Work to complete — Return the tail of the records exactly, starting from the line containing "ساخت و توسعه با" and ending with the final line.

Stored data entries:
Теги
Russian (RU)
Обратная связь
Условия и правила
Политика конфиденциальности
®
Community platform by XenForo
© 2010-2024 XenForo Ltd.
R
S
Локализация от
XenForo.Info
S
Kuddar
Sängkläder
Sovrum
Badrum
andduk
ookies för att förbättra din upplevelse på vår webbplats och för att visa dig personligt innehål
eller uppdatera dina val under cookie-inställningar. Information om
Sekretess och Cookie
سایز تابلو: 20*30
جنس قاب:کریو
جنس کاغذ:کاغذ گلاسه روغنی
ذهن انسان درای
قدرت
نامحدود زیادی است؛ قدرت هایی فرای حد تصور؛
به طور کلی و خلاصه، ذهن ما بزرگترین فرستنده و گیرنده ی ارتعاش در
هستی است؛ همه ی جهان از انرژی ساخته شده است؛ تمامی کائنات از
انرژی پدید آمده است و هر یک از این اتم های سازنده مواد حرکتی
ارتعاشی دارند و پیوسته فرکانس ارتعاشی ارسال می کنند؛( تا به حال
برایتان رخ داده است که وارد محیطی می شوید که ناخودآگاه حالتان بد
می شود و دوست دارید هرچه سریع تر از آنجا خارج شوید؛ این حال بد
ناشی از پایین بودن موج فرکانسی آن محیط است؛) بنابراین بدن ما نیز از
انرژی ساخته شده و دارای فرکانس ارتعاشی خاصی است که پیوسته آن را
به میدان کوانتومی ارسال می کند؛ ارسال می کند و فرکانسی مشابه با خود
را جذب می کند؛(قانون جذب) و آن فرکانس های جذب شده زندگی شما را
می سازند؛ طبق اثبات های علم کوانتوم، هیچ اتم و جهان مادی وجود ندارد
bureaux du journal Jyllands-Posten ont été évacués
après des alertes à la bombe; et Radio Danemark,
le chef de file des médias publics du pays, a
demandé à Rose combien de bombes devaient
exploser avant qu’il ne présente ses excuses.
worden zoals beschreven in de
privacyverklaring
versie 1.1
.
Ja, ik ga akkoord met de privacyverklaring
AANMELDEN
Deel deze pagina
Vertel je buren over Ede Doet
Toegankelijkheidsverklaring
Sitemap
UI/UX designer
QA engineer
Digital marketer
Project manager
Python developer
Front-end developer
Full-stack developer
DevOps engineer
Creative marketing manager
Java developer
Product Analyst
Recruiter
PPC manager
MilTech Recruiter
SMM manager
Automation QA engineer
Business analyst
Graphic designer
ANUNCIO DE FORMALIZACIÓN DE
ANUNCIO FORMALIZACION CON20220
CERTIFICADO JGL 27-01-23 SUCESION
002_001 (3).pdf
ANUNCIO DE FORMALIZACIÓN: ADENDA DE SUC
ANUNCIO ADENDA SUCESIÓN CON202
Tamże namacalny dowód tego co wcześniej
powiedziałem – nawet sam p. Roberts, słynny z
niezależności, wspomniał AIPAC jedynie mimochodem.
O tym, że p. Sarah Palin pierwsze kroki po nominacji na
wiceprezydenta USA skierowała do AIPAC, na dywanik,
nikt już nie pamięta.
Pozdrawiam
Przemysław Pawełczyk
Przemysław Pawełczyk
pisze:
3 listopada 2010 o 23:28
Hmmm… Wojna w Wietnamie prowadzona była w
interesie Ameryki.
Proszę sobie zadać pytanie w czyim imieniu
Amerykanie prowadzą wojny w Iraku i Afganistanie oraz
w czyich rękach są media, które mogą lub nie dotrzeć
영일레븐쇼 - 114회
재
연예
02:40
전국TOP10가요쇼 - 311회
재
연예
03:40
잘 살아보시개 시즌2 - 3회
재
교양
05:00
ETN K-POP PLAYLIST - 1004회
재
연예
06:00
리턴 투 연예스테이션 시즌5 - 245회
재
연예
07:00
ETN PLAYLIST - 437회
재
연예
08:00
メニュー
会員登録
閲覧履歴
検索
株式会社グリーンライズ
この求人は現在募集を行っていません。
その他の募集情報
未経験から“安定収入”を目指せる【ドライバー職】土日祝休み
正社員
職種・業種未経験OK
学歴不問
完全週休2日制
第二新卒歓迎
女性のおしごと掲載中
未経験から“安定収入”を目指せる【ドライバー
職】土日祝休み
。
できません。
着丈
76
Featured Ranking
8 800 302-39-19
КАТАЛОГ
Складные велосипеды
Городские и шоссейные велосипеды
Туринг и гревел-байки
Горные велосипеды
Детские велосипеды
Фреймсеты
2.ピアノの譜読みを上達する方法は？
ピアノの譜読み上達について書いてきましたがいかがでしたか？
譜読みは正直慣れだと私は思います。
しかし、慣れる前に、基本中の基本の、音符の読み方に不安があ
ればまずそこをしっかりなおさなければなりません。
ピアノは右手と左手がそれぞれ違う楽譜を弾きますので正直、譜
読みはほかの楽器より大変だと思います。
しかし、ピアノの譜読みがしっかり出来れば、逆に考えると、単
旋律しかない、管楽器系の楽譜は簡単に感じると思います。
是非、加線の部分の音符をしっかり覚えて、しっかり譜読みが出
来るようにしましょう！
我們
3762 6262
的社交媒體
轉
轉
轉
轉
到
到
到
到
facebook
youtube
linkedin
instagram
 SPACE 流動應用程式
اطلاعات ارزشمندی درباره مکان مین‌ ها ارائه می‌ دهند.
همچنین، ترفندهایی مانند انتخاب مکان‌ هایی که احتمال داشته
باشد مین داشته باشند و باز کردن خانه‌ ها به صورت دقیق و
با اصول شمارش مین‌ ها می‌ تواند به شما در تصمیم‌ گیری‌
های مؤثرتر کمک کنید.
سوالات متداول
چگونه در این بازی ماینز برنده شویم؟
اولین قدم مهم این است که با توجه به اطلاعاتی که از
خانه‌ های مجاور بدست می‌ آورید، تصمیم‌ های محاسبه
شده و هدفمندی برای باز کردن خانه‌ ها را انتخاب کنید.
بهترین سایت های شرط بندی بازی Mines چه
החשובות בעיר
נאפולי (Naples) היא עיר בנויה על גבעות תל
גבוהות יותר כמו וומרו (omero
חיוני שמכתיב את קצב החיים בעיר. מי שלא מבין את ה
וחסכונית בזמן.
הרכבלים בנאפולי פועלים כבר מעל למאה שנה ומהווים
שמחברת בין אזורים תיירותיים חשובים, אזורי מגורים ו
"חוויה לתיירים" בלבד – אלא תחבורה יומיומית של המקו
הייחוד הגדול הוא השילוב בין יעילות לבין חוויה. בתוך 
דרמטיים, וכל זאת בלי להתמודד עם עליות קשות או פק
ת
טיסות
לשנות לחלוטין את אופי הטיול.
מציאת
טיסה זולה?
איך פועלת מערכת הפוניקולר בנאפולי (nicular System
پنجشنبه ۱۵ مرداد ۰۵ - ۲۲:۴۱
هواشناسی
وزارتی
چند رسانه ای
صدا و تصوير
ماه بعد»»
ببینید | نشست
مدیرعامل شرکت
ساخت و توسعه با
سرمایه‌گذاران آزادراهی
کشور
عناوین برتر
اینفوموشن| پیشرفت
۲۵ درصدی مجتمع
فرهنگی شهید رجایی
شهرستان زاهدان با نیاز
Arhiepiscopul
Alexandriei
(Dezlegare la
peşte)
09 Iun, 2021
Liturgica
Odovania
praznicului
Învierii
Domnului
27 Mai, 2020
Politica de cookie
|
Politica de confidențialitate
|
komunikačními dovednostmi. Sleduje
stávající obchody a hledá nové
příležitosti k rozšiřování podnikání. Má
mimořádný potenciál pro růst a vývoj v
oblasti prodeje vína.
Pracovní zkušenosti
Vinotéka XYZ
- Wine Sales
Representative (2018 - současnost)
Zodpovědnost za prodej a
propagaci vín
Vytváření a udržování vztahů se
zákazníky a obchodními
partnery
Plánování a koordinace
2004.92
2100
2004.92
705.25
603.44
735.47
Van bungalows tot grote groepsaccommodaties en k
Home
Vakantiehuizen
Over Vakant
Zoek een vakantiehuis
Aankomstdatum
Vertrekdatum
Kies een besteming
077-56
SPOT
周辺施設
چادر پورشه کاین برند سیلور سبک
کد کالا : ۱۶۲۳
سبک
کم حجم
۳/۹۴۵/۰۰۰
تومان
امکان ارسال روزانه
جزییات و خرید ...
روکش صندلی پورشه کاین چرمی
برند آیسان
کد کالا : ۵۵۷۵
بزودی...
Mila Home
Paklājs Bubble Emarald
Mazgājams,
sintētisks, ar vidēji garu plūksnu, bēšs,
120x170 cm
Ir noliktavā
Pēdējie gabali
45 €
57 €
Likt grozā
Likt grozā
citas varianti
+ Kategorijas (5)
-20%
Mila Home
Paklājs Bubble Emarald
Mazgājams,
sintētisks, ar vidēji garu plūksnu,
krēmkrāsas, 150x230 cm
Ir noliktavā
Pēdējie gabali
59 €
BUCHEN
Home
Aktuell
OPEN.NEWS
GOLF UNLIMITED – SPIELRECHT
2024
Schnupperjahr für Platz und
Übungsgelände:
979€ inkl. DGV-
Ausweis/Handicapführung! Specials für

Output for this task —
ساخت و توسعه با
سرمایه‌گذاران آزادراهی
کشور
عناوین برتر
اینفوموشن| پیشرفت
۲۵ درصدی مجتمع
فرهنگی شهید رجایی
شهرستان زاهدان با نیاز
Arhiepiscopul
Alexandriei
(Dezlegare la
peşte)
09 Iun, 2021
Liturgica
Odovania
praznicului
Învierii
Domnului
27 Mai, 2020
Politica de cookie
|
Politica de confidențialitate
|
komunikačními dovednostmi. Sleduje
stávající obchody a hledá nové
příležitosti k rozšiřování podnikání. Má
mimořádný potenciál pro růst a vývoj v
oblasti prodeje vína.
Pracovní zkušenosti
Vinotéka XYZ
- Wine Sales
Representative (2018 - současnost)
Zodpovědnost za prodej a
propagaci vín
Vytváření a udržování vztahů se
zákazníky a obchodními
partnery
Plánování a koordinace
2004.92
2100
2004.92
705.25
603.44
735.47
Van bungalows tot grote groepsaccommodaties en k
Home
Vakantiehuizen
Over Vakant
Zoek een vakantiehuis
Aankomstdatum
Vertrekdatum
Kies een besteming
077-56
SPOT
周辺施設
چادر پورشه کاین برند سیلور سبک
کد کالا : ۱۶۲۳
سبک
کم حجم
۳/۹۴۵/۰۰۰
تومان
امکان ارسال روزانه
جزییات و خرید ...
روکش صندلی پورشه کاین چرمی
برند آیسان
کد کالا : ۵۵۷۵
بزودی...
Mila Home
Paklājs Bubble Emarald
Mazgājams,
sintētisks, ar vidēji garu plūksnu, bēšs,
120x170 cm
Ir noliktavā
Pēdējie gabali
45 €
57 €
Likt grozā
Likt grozā
citas varianti
+ Kategorijas (5)
-20%
Mila Home
Paklājs Bubble Emarald
Mazgājams,
sintētisks, ar vidēji garu plūksnu,
krēmkrāsas, 150x230 cm
Ir noliktavā
Pēdējie gabali
59 €
BUCHEN
Home
Aktuell
OPEN.NEWS
GOLF UNLIMITED – SPIELRECHT
2024
Schnupperjahr für Platz und
Übungsgelände:
979€ inkl. DGV-
Ausweis/Handicapführung! Specials für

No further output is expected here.